Bantuan 21 paket alat peraga untuk mata pelajaran matematika, bahasa indonesia dan IPS ini ditujukan bagi sekolah binaan kawasan transmigrasi dan eks transmigrasi.
Penyerahan bantuan dilakukan Sekretaris Daerah, Bahri Suli kepada para penerima bantuan disaksikan perwakilan dari Kementerian Desa, Pembangunan Daerah Tertinggal dan Transmigrasi RI, Puji Rahayu dan Kepala Dinas Tenaga Kerja Transmigrasi dan Sosial Luwu Timur, Mas’ud Masse.
Bimbingan teknis alat peraga sekolah dasar berbasis kompetensi dengan pendekatan edutainment di kawasan transmigrasi diikuti puluhan guru dan kepala sekolah SD binaan transmigrasi yang digelar di aula Kantor Bupati, Rabu (11/11/15.
Selain Luwu Timur, bimtek juga dihadiri perwakilan Kepala Sekolah dan guru SD binaan transmigrasi di wilayah Wajo, Tana Toraja dan Luwu Utara.
“Bantuan alat peraga dan edukasi yang diserahkan ini, tentunya sangat membantu pemerintah dan masyarakat Luwu Timur dalam mewujudkan sarana prasarana sekolah yang memadai” kata Bahri Suli.

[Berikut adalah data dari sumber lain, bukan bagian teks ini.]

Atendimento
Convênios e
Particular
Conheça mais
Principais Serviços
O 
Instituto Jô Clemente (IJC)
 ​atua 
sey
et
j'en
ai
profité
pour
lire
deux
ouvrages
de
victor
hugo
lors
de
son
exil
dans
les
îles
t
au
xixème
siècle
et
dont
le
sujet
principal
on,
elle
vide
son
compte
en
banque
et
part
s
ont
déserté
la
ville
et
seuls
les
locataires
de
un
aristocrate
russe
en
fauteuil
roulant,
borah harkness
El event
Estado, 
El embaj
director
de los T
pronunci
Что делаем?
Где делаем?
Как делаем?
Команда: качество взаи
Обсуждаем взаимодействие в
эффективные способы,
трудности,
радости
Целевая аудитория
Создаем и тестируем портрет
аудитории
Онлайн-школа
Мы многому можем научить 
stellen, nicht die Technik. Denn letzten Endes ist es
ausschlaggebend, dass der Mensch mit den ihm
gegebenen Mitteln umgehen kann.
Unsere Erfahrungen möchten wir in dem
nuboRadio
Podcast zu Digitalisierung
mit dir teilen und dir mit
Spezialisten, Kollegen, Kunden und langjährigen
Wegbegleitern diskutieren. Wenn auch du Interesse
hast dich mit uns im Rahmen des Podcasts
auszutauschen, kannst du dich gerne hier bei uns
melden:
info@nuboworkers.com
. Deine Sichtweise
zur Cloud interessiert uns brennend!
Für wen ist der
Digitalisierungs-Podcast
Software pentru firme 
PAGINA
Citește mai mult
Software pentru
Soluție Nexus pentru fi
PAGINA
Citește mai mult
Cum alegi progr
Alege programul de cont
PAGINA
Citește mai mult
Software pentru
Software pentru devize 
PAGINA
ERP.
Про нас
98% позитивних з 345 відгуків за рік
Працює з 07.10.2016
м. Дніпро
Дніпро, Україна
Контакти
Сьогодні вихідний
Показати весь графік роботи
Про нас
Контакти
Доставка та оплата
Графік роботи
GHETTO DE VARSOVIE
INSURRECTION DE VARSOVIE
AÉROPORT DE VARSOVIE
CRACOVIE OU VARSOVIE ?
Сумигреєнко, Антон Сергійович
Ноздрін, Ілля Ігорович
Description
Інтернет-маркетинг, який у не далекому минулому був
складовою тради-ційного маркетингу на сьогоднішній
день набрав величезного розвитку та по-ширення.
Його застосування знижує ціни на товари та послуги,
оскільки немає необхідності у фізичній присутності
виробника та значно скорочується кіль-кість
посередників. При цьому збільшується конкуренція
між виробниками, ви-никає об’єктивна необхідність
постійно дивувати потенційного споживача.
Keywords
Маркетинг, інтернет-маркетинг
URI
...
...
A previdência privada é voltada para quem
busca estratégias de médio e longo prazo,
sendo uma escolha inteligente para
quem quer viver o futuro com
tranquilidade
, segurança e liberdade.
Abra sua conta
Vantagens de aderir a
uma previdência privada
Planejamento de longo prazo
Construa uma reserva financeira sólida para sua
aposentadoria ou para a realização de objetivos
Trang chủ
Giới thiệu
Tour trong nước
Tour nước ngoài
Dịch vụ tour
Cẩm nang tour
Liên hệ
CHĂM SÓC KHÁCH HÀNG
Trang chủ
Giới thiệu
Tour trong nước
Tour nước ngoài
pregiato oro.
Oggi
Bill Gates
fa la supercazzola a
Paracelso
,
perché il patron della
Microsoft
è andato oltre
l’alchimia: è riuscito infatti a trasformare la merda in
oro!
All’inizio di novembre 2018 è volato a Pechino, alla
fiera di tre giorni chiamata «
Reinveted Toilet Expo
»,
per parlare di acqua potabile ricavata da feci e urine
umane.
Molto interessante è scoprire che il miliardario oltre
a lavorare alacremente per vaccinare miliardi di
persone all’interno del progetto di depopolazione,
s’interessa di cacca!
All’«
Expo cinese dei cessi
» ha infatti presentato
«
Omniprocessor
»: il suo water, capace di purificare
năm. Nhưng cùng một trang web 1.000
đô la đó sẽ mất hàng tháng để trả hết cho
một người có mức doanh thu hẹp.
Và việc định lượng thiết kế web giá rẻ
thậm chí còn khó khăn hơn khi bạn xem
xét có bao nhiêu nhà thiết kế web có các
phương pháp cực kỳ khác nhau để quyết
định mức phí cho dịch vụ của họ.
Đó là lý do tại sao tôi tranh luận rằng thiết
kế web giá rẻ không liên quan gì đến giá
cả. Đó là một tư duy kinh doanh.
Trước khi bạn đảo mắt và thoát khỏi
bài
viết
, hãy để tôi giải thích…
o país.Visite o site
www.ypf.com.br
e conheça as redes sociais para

Apalagi dari sisi manfaat, lanjut Bahri, peranan alat peraga penting sekali dalam proses belajar mengajar di sekolah dasar, diantaranya untuk memperjelas dan mempermudah penerimaan materi pelajaran oleh siswa.
“Pemahaman tentang peranan alat peraga sangatlah penting dikuasai oleh guru sekolah dasar, karena menurut banyak teori, anak usia sekolah dasar itu berada dalam taraf berpikir konkret,” tambahnya.
Kepala Seksi Pendidikan Kementerian Desa, PDT dan Transmigrasi, Puji Rahayu mengatakan upaya peningkatan mutu pendidikan melalui bantuan alat peraga SD yang berbasis kompetensi dan metode pembelajaran edutainment adalah bagian dari upaya kementerian dalam mendukung pemerataan penyediaan sarana dan prasarana pendidikan, peningkatan kualitas guru dan penerapan metode pembelajaran yang benar -benar mampu meningkatkan kompetensi dan kualitas peserta didik.
Menurutnya, metode yang sesuai dan media yang tepat akan memudahkan guru sebagai fasilitator sekaligus entertainer dalam proses Kegiatan Belajar Mengajar (KBM), sehingga terjadi perubahan yang semula konvesional yaitu pembelajaran searah menjadi pembelajaran dua arah bahkan multi arah yang berpusat pada siswa yang akan memberikan peran lebih banyak kepada siwa untuk mengembangkan potensi dan kreatifitasnya.
“Paket bantuan alat peraga SD yang telah diterima untuk mendukung peningkatan kualitas pendidikan dasar ini agar dimanfaatkan dengan sebaik mungkin serta diperhatikan dalam cara pengelolaan dan penyimpanan sehingga memungkinkan memperpanjang usia penggunaan serta pemanfaatannya ” harapnya.